───── EXCERPTED PASSAGE
Yeah I think you're in a pretty good position for UTP. Just bear in mind it is an officer production program, so demonstrated leadership ability is the phrase you want to remember, academic marks are less important (ask me how I know...OK, long story short, on application mine were a disaster but still got it). In which case, something like PLQ and your level of achievement on it, is very important.


----------



## Pusser (13 Feb 2015)

AuthenticTshirt said:
			
		

> - Retake 6 "Gr12 high school U level(Ontario) classes", so that if my OSSD is taken into account during the UTP-NCM process, I am once again very competitive.



I would talk to a Personnel Selection Officer (PSO) on this before taking any high school courses.  Every base has at least one PSO and you can book an appointment to get advice.  It would seem to me that if you've already got university courses under your belt, then high school courses are less important, especially if they're in the same area.
──────────
───── DATA SHOWN
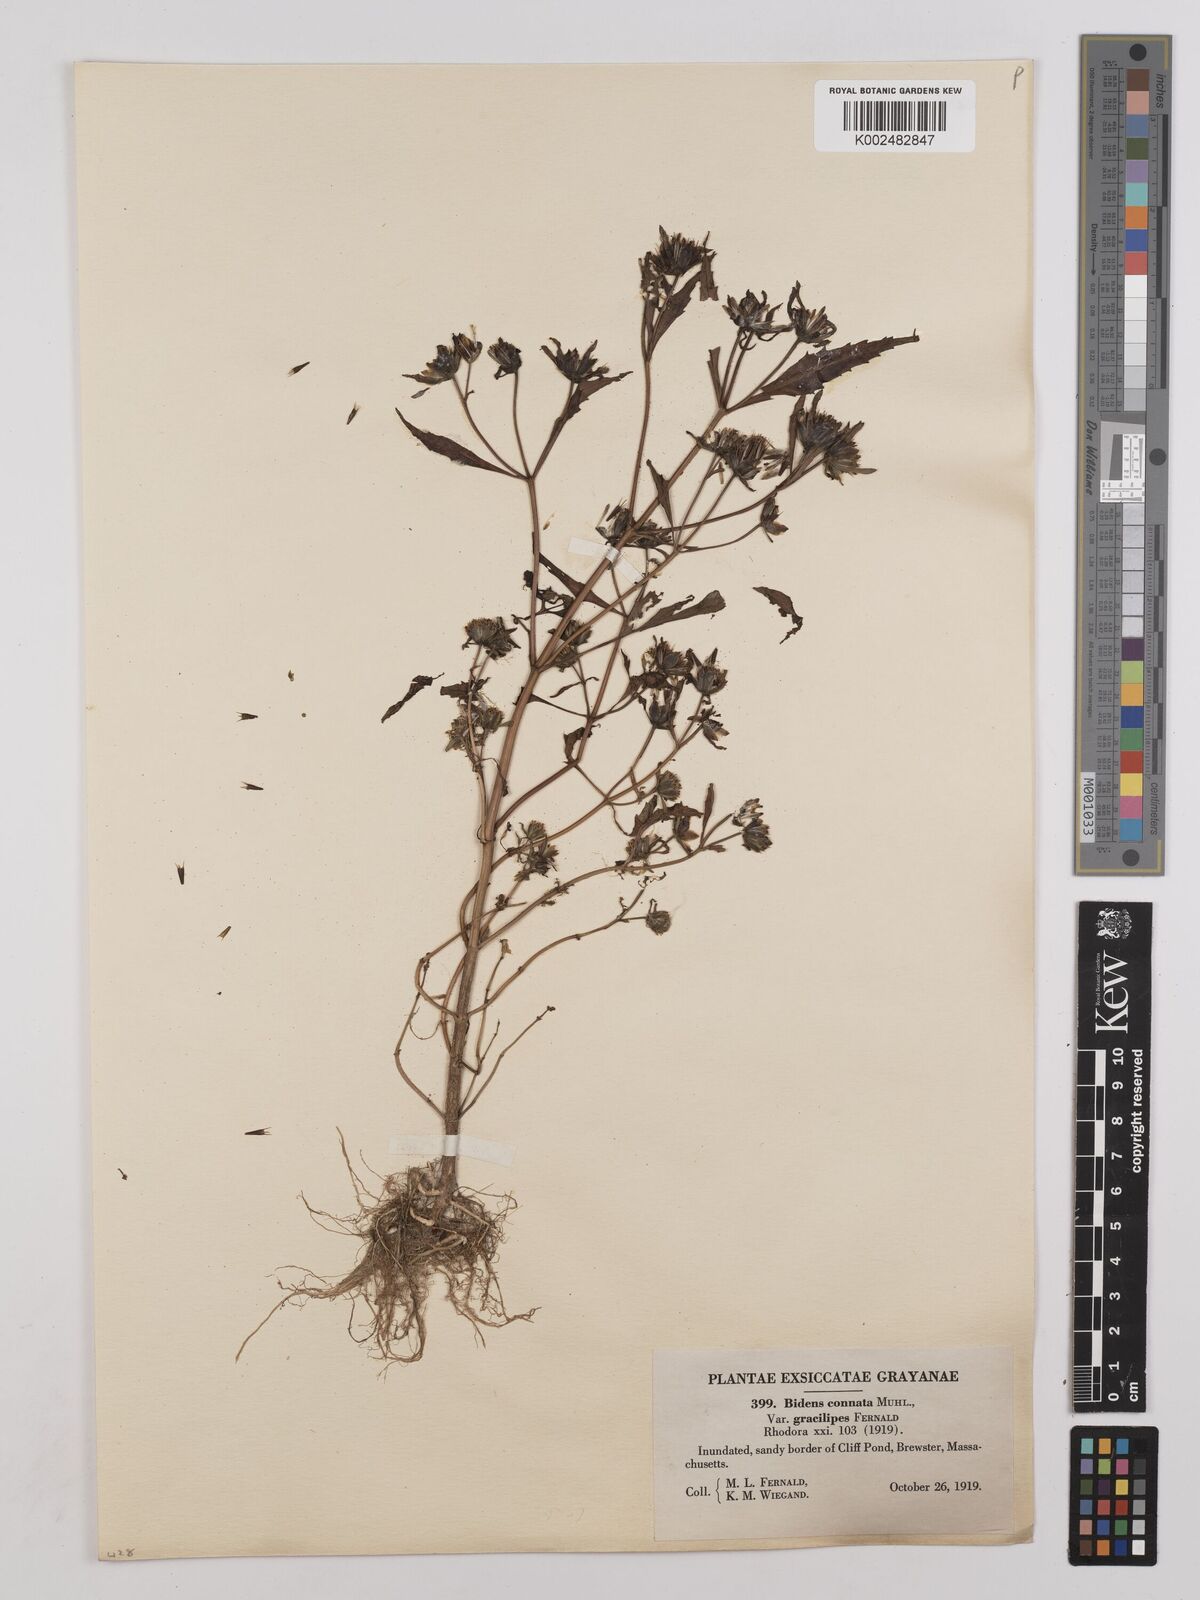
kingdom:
──────────
───── DATA SHOWN
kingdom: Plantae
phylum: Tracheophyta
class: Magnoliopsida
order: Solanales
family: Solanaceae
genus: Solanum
──────────
───── DATA SHOWN
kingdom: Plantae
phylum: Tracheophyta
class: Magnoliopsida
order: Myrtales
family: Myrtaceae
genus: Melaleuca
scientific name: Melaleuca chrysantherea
──────────
REQUIRED WORK:
1/ From the forum thread about UTP applications, list every abbreviation written entirely in capital letters, leaving out "OK".
2/ Retype the part of the forum thread about UTP applications starting at "I would talk" and ending at "the same area.".
3/ Extend the forum thread about UTP applications past the last sentence it shows.

ANSWERS TO THE TASKS:
1/ UTP, PLQ, OSSD, UTP-NCM, PSO

2/
I would talk to a Personnel Selection Officer (PSO) on this before taking any high school courses.  Every base has at least one PSO and you can book an appointment to get advice.  It would seem to me that if you've already got university courses under your belt, then high school courses are less important, especially if they're in the same area.

3/
----------



## Kat Stevens (13 Feb 2015)

Pusser said:
			
		

> I would talk to a Personnel Selection Officer (PSO) on this before taking any high school courses.  Every base has at least one PSO and you can book an appointment to get advice.  It would seem to me that if you've already got university courses under your belt, then high school courses are less important, especially if they're in the same area.



What a great idea.


----------



## MedCorps (13 Feb 2015)

AuthenticTshirt said:
			
		

> It seems like the best option is, as you said, to stay in my trade and make a pay check until I can go for the UTP-NCM. Plus, if I get AERE like I want. Having AVS experience would be amazing. Some AEREs oversee AVS, AVN, and ACS techs if I am not mistaken.



This sounds like a pretty reasonable plan.  Time spent as an NCM / NCO and AVS will make you a better officer / AERE in my opinion. Enjoy your time as a AVS and the experiences you on your QL3 / QL5 and in between. When you have time work to make your application for UTPNCM as attractive as possible (see the Wing PSO). As soon as your done your QL5 start the application process for UTPNCM, remembering not everyone is successful on the first or second try and persistence is part of the road to success.  

Good luck.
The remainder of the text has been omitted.